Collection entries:
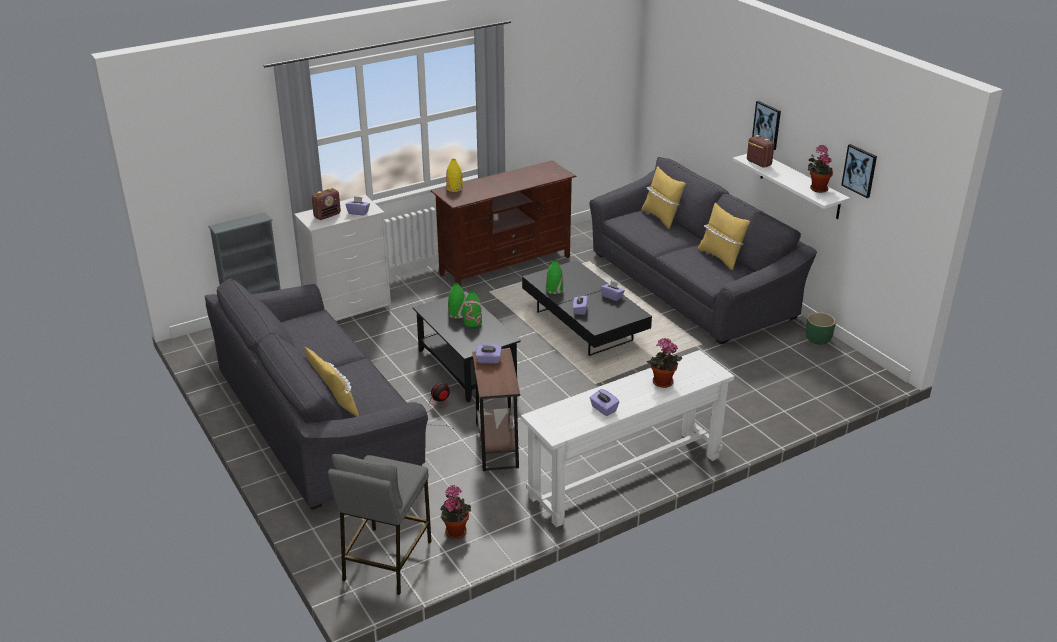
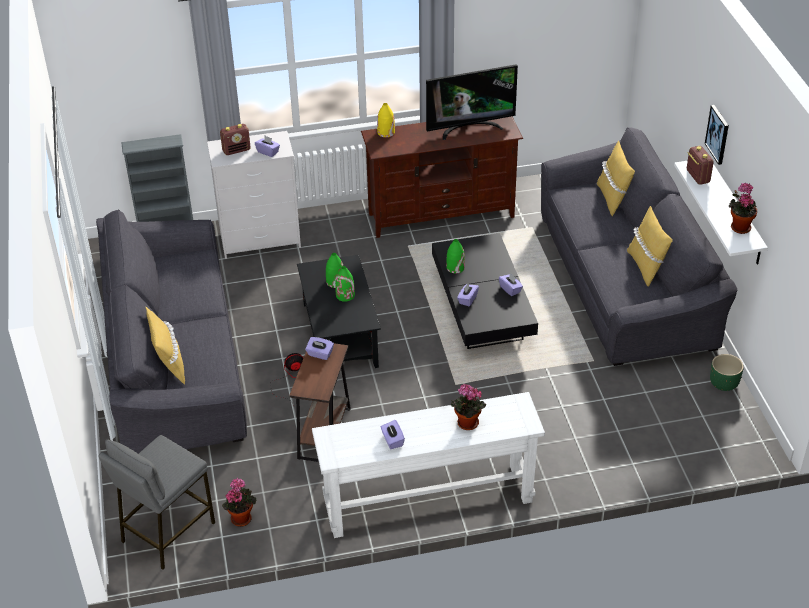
camera: 20 degrees right, 10 degrees up
picture [841,144,877,198] -> none
none -> television [426,64,518,140]

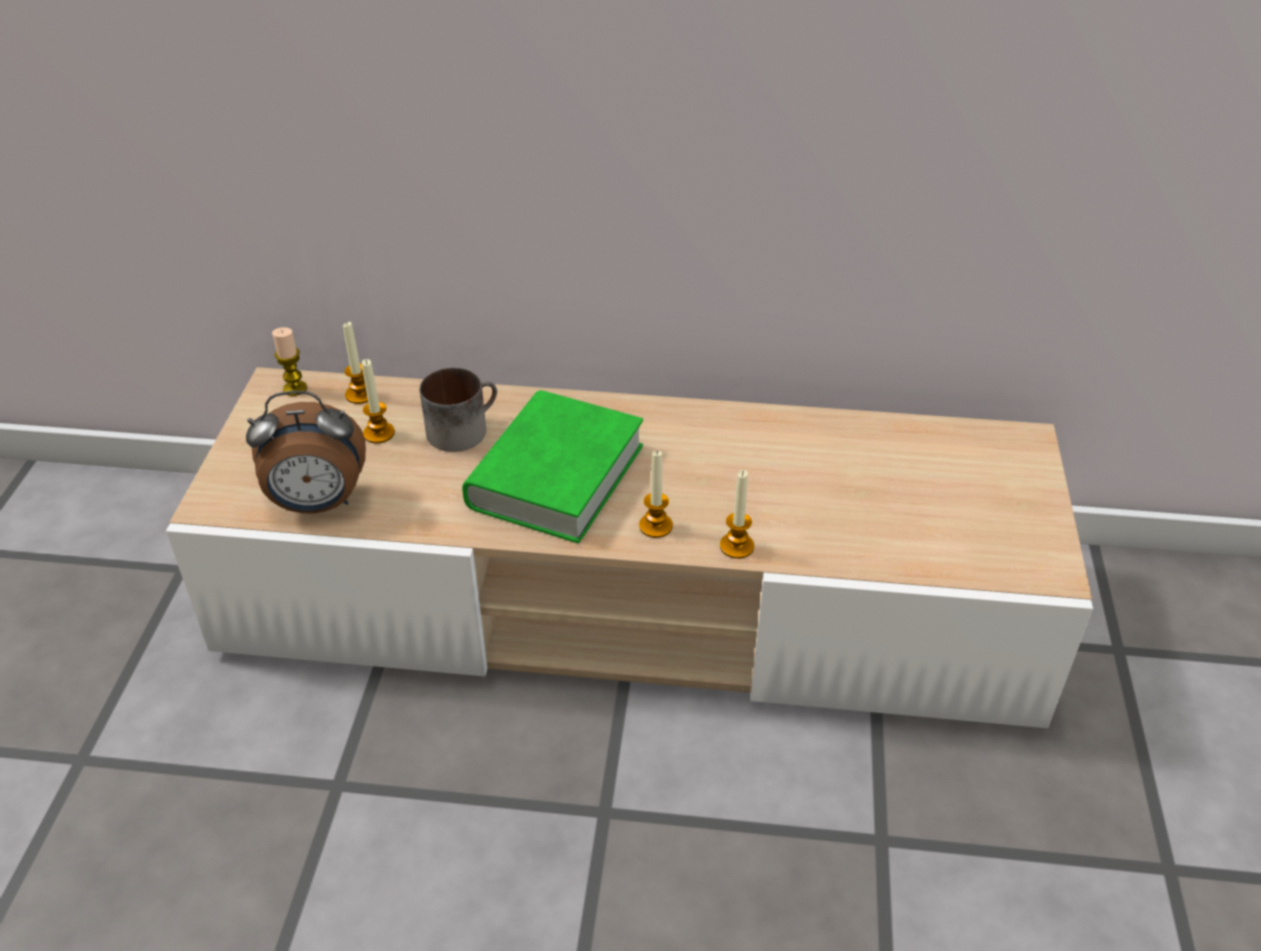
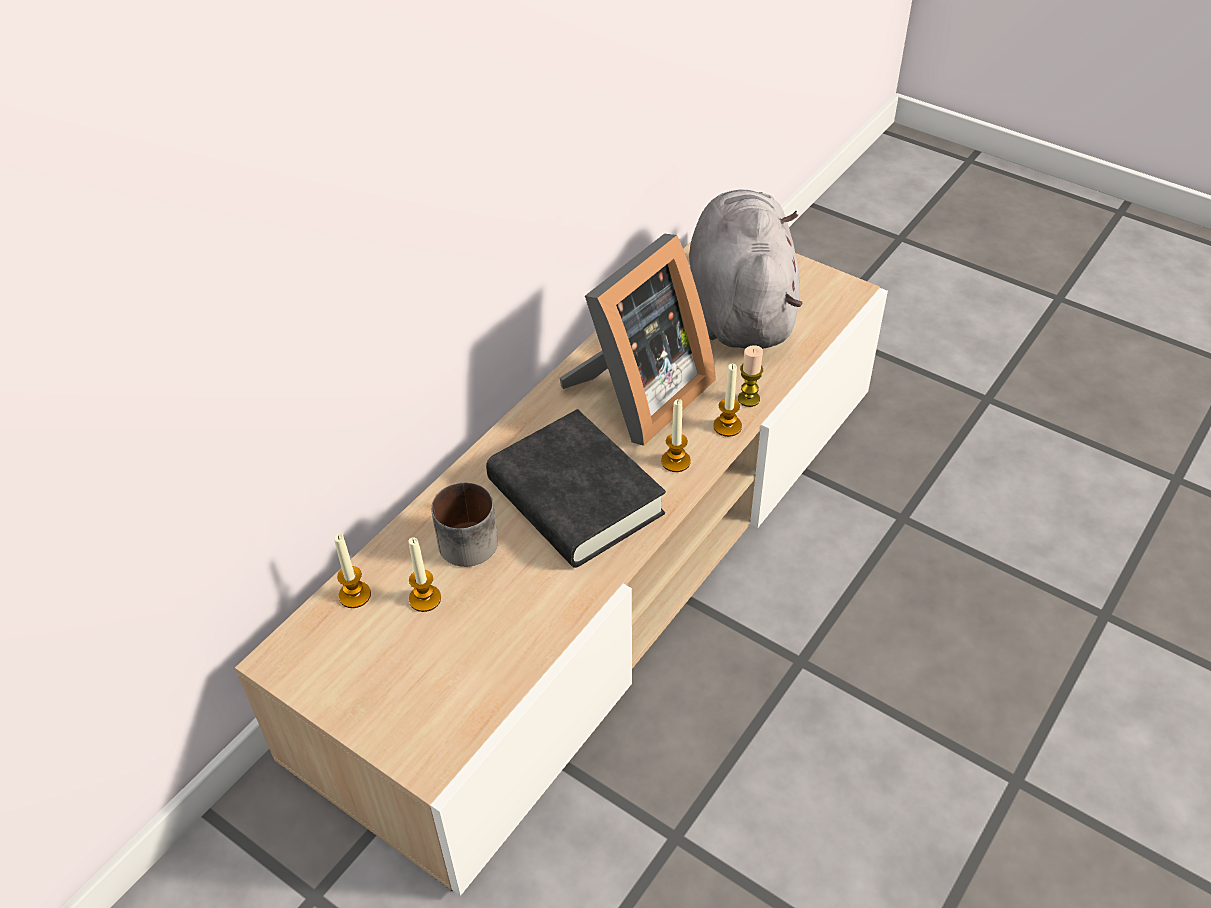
camera: 60 degrees left, 5 degrees up
alarm clock [246,391,366,513] -> none
candle [272,327,307,396] -> candle moved to [738,345,763,407]
green book [462,390,643,543] -> black book [486,409,666,568]
none -> picture frame [560,234,716,446]
none -> grey plush toy [689,189,803,349]

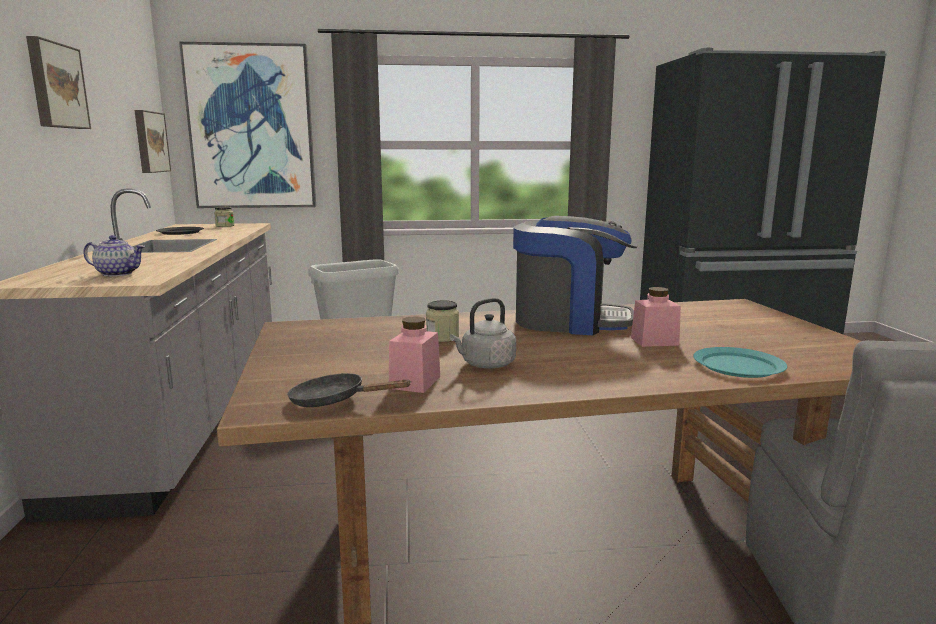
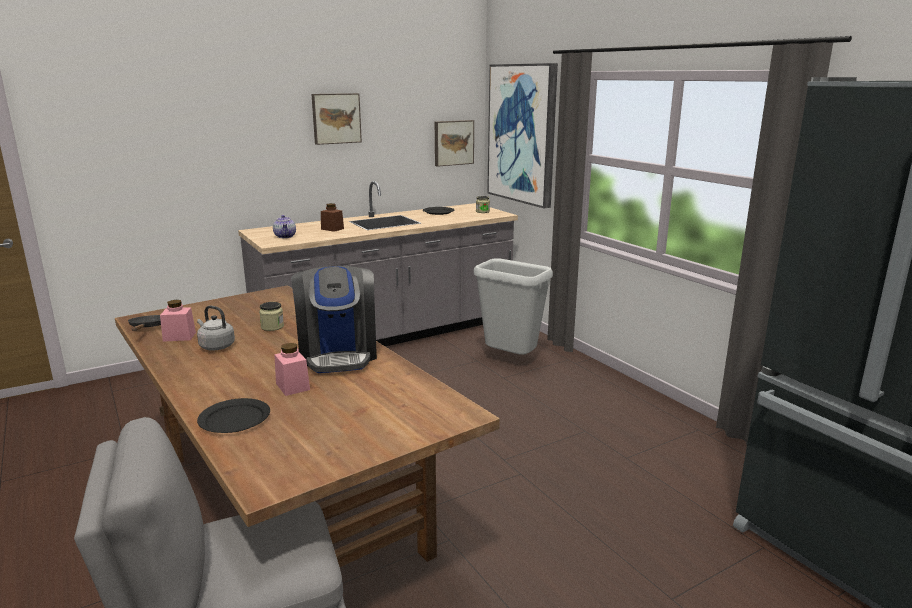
camera: 65 degrees right, 5 degrees up
turquoise plate [693,347,787,378] -> black plate [197,398,270,433]
none -> brown jar [321,203,344,232]

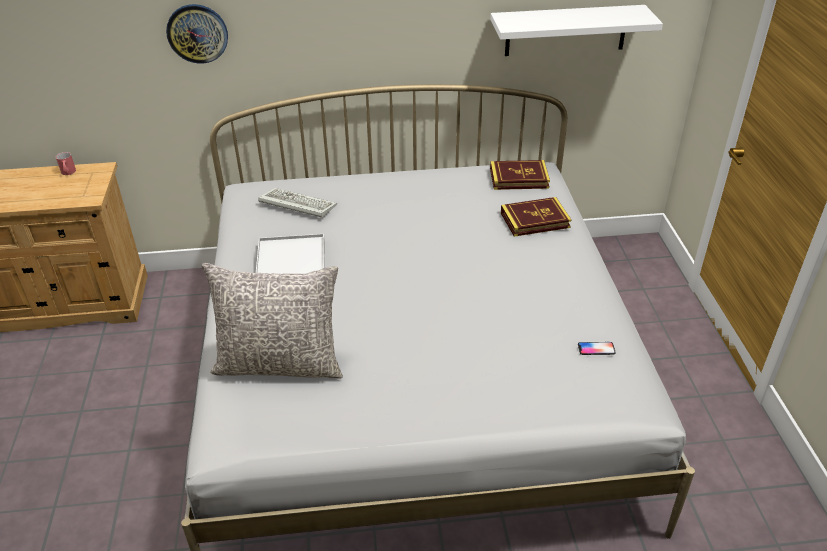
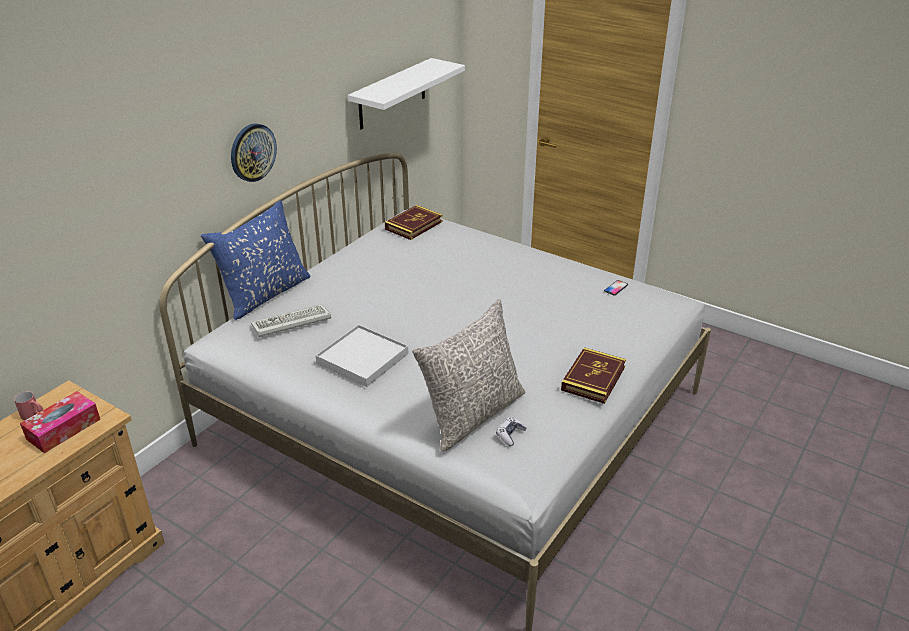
camera: 50 degrees left, 5 degrees down
wall clock [166,4,228,64] -> wall clock moved to [231,123,277,182]
book [501,197,571,237] -> book moved to [561,347,626,404]
none -> tissue box [20,391,100,453]
none -> blue pillow [201,201,311,320]
none -> game controller [496,417,527,446]

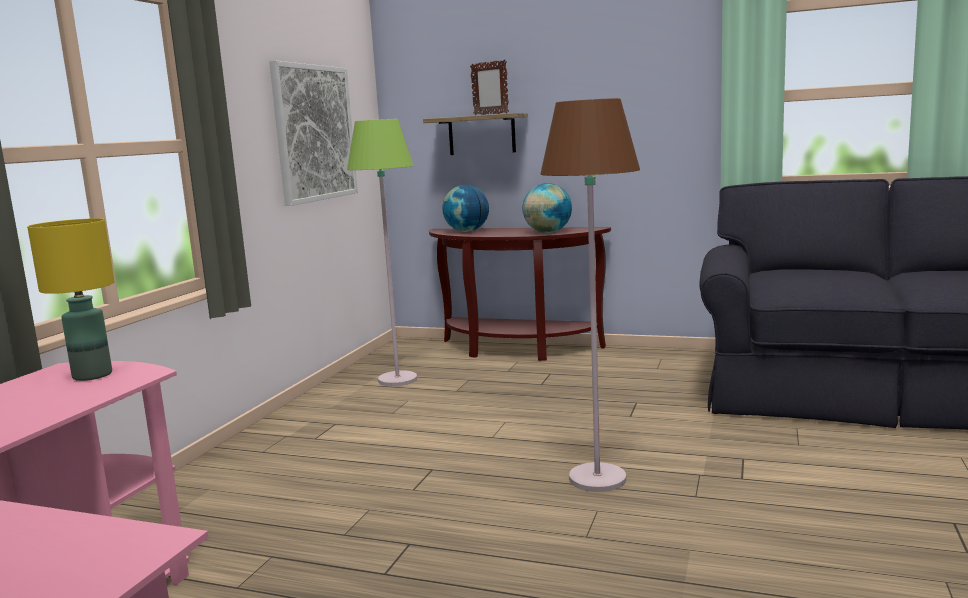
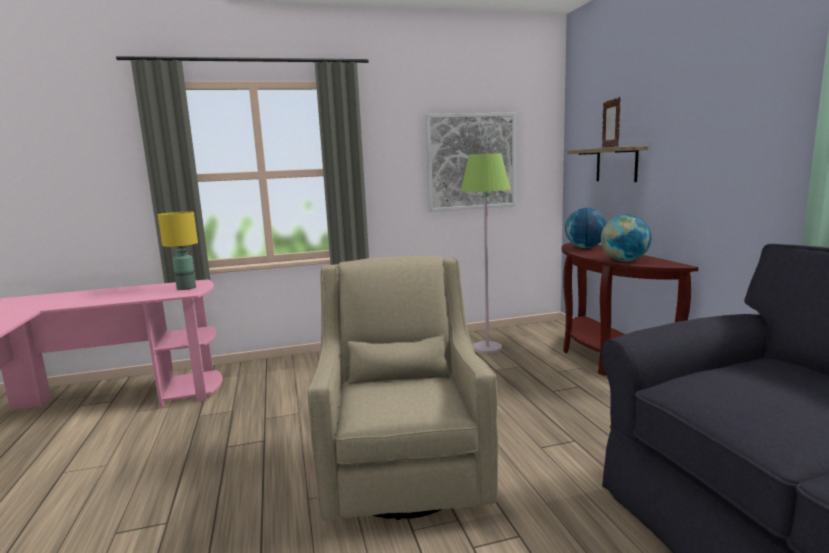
camera: 55 degrees right, 0 degrees up
brown floor lamp [541,98,640,492] -> beige armchair [307,255,499,521]

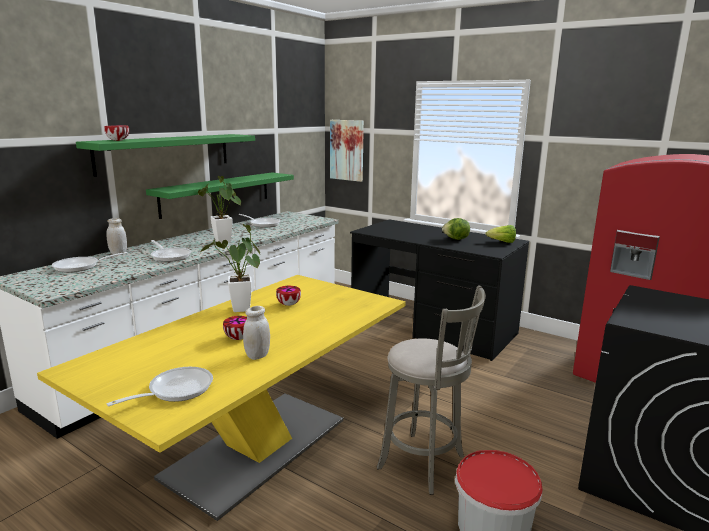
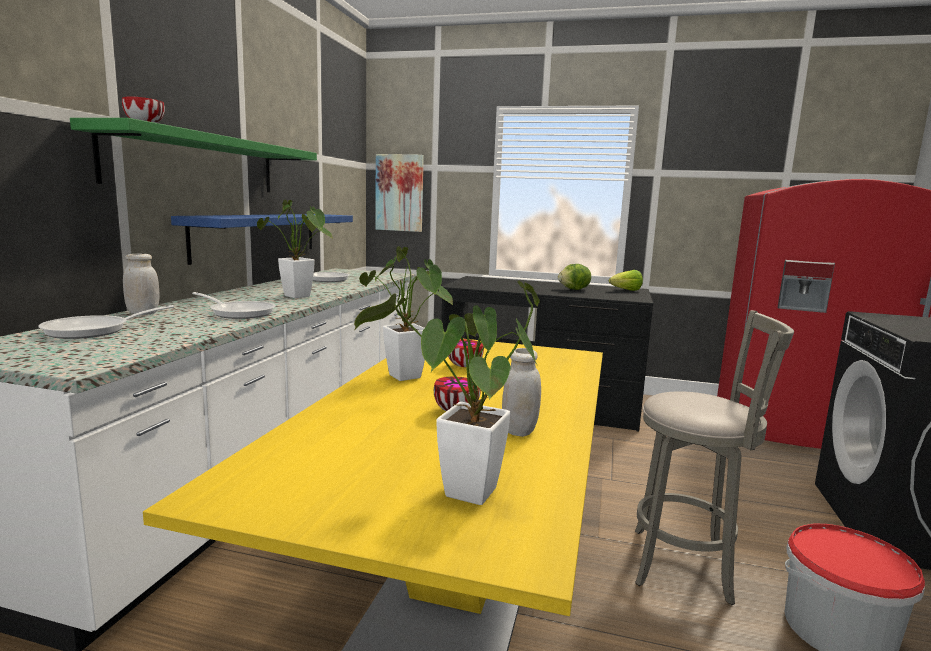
camera: 20 degrees left, 5 degrees down
frying pan [107,367,213,406] -> potted plant [354,281,540,505]
green shelf [146,173,294,219] -> blue shelf [171,214,353,265]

• WORK ORDER:
Copy exactly, and copy nothing else: the lines from the one containing "turquoise plate [693,347,787,378]" through the end of the data, both ends included, with pictures left out.

• RESPONSE AREA:
turquoise plate [693,347,787,378] -> black plate [197,398,270,433]
none -> brown jar [321,203,344,232]

camera: 50 degrees left, 5 degrees down
wall clock [166,4,228,64] -> wall clock moved to [231,123,277,182]
book [501,197,571,237] -> book moved to [561,347,626,404]
none -> tissue box [20,391,100,453]
none -> blue pillow [201,201,311,320]
none -> game controller [496,417,527,446]

camera: 55 degrees right, 0 degrees up
brown floor lamp [541,98,640,492] -> beige armchair [307,255,499,521]

camera: 20 degrees left, 5 degrees down
frying pan [107,367,213,406] -> potted plant [354,281,540,505]
green shelf [146,173,294,219] -> blue shelf [171,214,353,265]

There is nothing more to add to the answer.